Kays v Antzoulatos
2022 NY Slip Op 07225 [211 AD3d 925]
December 21, 2022
Appellate Division, Second Department
Published by New York State Law Reporting Bureau pursuant to Judiciary Law § 431.
As corrected through Wednesday, February 8, 2023


[*1]
 James Kays et al., Appellants,
v
Alex G. Antzoulatos, Respondent.

The Law Offices of Richard G. Monaco, P.C., South Salem, NY, for appellants.

In an action to recover upon an instrument for the payment of money only, commenced by motion, inter alia, for summary judgment in lieu of complaint pursuant to CPLR 3213, the plaintiffs appeal from an order of the Supreme Court, Queens County (Allan B. Weiss, J.), entered September 4, 2020. The order, insofar as appealed from, denied that branch of the plaintiffs' motion which was for summary judgment in lieu of complaint.

Ordered that the order is reversed insofar as appealed from, on the law, with costs, and that branch of the plaintiffs' motion which was for summary judgment in lieu of complaint is granted.

The plaintiffs commenced this action against the defendant to recover upon an instrument for the payment of money only by motion, inter alia, for summary judgment in lieu of complaint pursuant to CPLR 3213. The plaintiffs alleged that an agreement where the defendant agreed to pay James Kays the sum of $370,000 (hereinafter the agreement) was "an instrument for the payment of money only" within the meaning of CPLR 3213, and that the defendant defaulted under the terms of the agreement. The defendant opposed the motion. In an order entered September 4, 2020, the Supreme Court, among other things, denied that branch of the plaintiffs' motion which was for summary judgment in lieu of complaint. The plaintiffs appeal.

The plaintiffs established, prima facie, that the agreement was an "instrument for the payment of money only" within the meaning of CPLR 3213 (see Weissman v Sinorm Deli, 88 NY2d 437, 444 [1996]; Interman Indus. Prods. v R. S. M. Electron Power, 37 NY2d 151, 155 [1975]; Sun Convenient, Inc. v Sarasamir Corp., 123 AD3d 906, 907 [2014]; East N.Y. Sav. Bank v Baccaray, 214 AD2d 601, 602 [1995]). The plaintiffs also established, prima facie, that the defendant defaulted under the terms of the agreement (see Torto Note Member, LLC v Babad, 192 AD3d 843, 844-845 [2021]; Metro-Gem Leasing & Funding Corp. v Dancy Auto Group, LLC, 183 AD3d 611, 612-613 [2020]; Porat v Rybina, 177 AD3d 632, 633 [2019]).

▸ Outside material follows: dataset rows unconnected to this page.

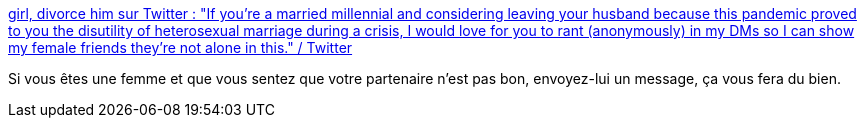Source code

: :jbake-type: post
:jbake-status: published
:jbake-title: girl, divorce him sur Twitter : "If you're a married millennial and considering leaving your husband because this pandemic proved to you the disutility of heterosexual marriage during a crisis, I would love for you to rant (anonymously) in my DMs so I can show my female friends they're not alone in this." / Twitter
:jbake-tags: féminisme,mariage,divorce,épidémie,psychologie,soutien,_mois_févr.,_année_2021
:jbake-date: 2021-02-08
:jbake-depth: ../
:jbake-uri: shaarli/1612777177000.adoc
:jbake-source: https://nicolas-delsaux.hd.free.fr/Shaarli?searchterm=https%3A%2F%2Fmobile.twitter.com%2Fhome&searchtags=f%C3%A9minisme+mariage+divorce+%C3%A9pid%C3%A9mie+psychologie+soutien+_mois_f%C3%A9vr.+_ann%C3%A9e_2021
:jbake-style: shaarli

https://mobile.twitter.com/home[girl, divorce him sur Twitter : "If you're a married millennial and considering leaving your husband because this pandemic proved to you the disutility of heterosexual marriage during a crisis, I would love for you to rant (anonymously) in my DMs so I can show my female friends they're not alone in this." / Twitter]

Si vous êtes une femme et que vous sentez que votre partenaire n'est pas bon, envoyez-lui un message, ça vous fera du bien.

In opposition, the defendant failed to raise a triable issue of fact (see CPLR 2106; Household Fin. Realty Corp. of N.Y. v Cioppa, 153 AD3d 908, 910 [2017]; Schwartz v Sayah, 83 AD3d 926, 927 [2011]).

Accordingly, the Supreme Court should have granted that branch of the plaintiffs' motion which was for summary judgment in lieu of complaint. Connolly, J.P., Christopher, Ford and Warhit, JJ., concur. [Prior Case History: 68 Misc 3d 1218(A), 2020 NY Slip Op 50983(U).]